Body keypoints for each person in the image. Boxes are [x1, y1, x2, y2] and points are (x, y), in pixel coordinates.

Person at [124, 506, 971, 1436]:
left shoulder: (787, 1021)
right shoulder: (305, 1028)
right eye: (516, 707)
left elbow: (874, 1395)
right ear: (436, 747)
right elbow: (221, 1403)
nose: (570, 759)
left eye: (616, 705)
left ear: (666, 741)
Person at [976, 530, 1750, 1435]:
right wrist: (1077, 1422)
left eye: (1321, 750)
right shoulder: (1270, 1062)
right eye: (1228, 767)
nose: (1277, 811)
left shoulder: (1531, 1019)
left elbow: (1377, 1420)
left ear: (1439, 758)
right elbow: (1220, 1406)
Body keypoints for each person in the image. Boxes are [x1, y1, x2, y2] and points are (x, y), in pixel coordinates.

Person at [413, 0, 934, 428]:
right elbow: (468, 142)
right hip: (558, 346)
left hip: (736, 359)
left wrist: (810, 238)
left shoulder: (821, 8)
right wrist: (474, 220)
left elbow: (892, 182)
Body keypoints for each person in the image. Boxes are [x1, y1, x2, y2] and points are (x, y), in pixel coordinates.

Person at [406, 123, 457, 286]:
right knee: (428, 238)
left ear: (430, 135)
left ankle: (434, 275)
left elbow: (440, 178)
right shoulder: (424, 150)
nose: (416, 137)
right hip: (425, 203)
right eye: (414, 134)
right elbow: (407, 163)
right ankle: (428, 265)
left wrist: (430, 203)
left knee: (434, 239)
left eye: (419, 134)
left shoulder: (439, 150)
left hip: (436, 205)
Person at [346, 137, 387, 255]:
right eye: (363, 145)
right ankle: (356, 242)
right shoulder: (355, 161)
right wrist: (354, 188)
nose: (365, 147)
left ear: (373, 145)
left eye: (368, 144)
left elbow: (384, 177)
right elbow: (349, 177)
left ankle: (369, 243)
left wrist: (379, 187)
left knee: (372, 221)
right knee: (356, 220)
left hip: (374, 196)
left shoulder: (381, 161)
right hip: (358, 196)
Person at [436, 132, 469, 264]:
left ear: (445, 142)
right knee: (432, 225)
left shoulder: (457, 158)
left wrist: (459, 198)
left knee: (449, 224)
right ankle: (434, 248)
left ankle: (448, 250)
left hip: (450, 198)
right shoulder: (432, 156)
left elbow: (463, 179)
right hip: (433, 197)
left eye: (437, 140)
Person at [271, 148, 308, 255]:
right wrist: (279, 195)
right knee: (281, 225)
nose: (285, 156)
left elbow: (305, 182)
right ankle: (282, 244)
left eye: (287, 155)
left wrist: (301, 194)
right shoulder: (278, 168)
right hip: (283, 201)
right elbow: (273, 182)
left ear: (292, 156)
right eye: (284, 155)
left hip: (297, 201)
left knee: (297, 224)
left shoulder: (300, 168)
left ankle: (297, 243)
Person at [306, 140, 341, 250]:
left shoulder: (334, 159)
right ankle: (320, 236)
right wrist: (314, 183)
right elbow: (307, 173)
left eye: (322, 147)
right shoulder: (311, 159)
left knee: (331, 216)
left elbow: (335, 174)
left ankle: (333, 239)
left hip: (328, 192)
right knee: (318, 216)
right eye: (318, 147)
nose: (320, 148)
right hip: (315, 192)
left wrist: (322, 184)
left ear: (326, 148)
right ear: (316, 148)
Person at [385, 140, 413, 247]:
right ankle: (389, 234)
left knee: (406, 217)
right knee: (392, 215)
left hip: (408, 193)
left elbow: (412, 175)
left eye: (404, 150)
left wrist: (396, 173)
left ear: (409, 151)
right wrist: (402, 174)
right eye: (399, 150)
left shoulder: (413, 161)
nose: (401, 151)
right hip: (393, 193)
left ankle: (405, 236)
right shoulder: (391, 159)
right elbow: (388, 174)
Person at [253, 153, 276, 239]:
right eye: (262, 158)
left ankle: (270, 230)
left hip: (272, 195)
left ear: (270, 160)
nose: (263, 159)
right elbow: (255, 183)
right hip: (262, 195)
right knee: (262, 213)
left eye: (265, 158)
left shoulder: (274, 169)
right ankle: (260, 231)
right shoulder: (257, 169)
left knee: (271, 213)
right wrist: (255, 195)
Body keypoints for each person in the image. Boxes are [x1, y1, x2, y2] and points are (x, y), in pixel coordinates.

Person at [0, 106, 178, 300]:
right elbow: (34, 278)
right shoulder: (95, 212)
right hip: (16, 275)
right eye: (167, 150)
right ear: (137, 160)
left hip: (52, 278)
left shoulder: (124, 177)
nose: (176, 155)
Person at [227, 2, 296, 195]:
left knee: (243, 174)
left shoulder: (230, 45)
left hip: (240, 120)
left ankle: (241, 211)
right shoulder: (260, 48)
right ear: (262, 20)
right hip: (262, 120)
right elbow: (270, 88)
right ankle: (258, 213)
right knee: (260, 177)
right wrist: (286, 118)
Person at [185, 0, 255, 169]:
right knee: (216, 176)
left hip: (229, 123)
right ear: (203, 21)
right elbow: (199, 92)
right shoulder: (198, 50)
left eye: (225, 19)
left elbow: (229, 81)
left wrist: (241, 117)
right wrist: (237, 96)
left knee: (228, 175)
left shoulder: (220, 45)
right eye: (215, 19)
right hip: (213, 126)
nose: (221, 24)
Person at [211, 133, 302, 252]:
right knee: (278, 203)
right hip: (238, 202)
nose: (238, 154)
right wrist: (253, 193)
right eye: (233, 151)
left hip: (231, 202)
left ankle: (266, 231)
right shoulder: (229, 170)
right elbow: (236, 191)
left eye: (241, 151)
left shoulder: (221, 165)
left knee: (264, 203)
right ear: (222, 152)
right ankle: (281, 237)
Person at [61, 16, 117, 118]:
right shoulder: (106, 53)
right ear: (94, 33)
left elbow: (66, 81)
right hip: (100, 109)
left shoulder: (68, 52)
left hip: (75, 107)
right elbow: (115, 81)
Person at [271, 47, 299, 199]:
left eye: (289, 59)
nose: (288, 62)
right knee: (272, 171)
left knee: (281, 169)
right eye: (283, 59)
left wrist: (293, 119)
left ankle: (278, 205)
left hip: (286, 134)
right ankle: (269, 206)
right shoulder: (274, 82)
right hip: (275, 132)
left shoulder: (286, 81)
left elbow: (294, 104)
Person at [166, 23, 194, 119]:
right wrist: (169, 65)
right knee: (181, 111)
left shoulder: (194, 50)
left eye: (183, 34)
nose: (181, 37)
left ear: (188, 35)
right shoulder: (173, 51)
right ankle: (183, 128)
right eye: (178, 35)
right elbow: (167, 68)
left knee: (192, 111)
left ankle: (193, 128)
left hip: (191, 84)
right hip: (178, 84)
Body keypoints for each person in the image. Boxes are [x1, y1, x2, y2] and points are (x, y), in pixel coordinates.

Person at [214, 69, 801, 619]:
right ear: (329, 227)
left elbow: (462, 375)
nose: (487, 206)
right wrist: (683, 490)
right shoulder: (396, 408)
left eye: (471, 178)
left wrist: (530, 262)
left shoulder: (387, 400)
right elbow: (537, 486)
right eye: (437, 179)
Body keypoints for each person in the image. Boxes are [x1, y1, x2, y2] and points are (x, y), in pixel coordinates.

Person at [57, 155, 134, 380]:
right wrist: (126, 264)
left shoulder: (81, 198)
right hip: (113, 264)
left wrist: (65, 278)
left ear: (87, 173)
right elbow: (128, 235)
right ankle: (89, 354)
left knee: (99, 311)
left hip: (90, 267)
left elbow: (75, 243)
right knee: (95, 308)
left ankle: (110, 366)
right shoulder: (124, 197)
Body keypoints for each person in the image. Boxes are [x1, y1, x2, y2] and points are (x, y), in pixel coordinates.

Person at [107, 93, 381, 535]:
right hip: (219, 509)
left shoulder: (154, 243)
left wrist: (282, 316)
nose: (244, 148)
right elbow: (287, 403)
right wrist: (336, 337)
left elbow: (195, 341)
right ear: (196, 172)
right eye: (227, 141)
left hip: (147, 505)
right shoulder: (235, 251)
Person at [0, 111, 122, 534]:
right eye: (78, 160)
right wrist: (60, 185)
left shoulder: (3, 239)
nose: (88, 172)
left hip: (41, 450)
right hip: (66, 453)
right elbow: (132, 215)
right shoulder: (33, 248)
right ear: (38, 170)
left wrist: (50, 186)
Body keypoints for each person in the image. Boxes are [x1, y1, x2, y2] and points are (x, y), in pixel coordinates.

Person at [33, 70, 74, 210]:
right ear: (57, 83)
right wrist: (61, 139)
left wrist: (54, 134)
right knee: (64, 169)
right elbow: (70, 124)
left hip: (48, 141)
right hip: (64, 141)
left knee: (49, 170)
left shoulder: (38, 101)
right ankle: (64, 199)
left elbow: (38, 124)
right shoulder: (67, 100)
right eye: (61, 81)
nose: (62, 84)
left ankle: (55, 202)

**YOUR ASSIGNMENT**
From the data above, reproduce word for word the lines running from the line with "left ear: (373, 145)" to the line with "right hip: (358, 196)", ends included.

**ANSWER SPACE**
left ear: (373, 145)
left eye: (368, 144)
left elbow: (384, 177)
right elbow: (349, 177)
left ankle: (369, 243)
left wrist: (379, 187)
left knee: (372, 221)
right knee: (356, 220)
left hip: (374, 196)
left shoulder: (381, 161)
right hip: (358, 196)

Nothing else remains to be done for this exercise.